__DIRECTIONS FOR THIS TASK__
Make an exact copy of the records, with the images left out.

[Difference listings]

____________

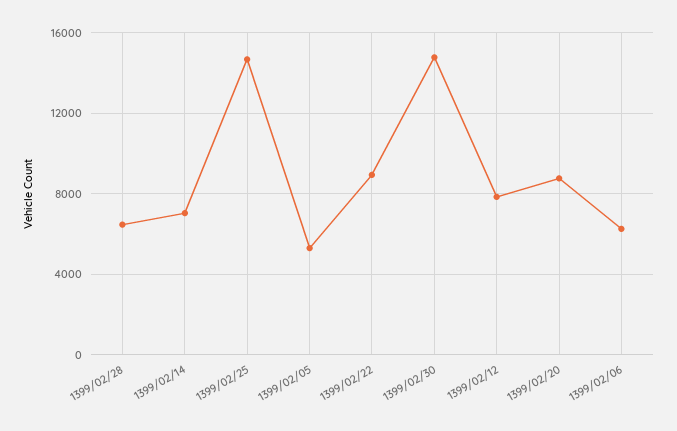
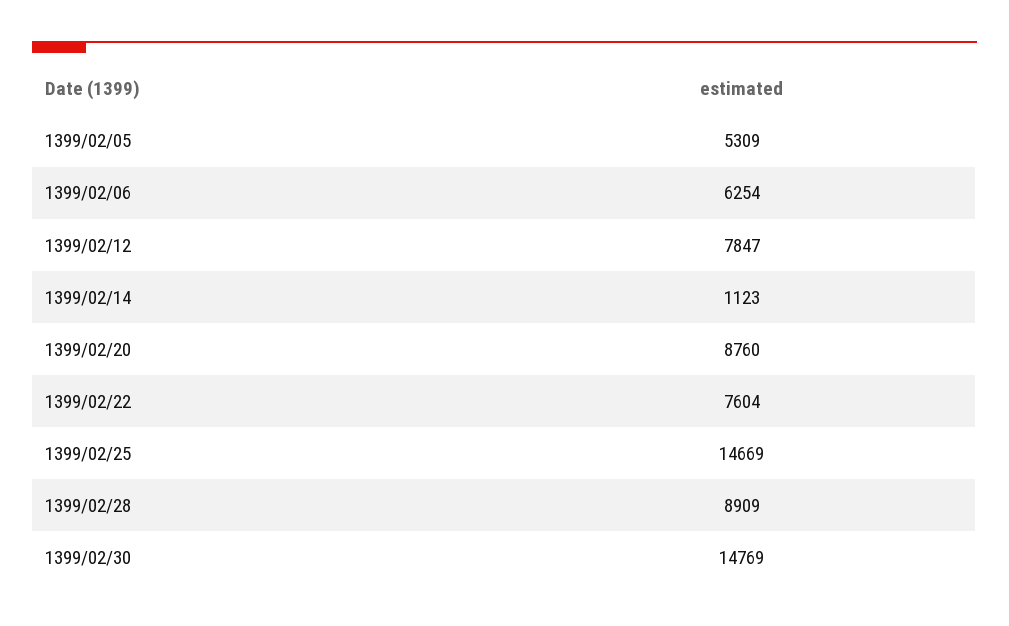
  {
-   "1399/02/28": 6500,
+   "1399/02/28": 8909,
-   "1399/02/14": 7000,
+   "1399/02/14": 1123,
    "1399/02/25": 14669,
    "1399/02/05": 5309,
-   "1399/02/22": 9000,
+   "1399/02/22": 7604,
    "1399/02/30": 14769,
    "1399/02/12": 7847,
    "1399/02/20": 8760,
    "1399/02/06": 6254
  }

____________

__ANSWER SECTION__
  {
-   "1399/02/28": 6500,
+   "1399/02/28": 8909,
-   "1399/02/14": 7000,
+   "1399/02/14": 1123,
    "1399/02/25": 14669,
    "1399/02/05": 5309,
-   "1399/02/22": 9000,
+   "1399/02/22": 7604,
    "1399/02/30": 14769,
    "1399/02/12": 7847,
    "1399/02/20": 8760,
    "1399/02/06": 6254
  }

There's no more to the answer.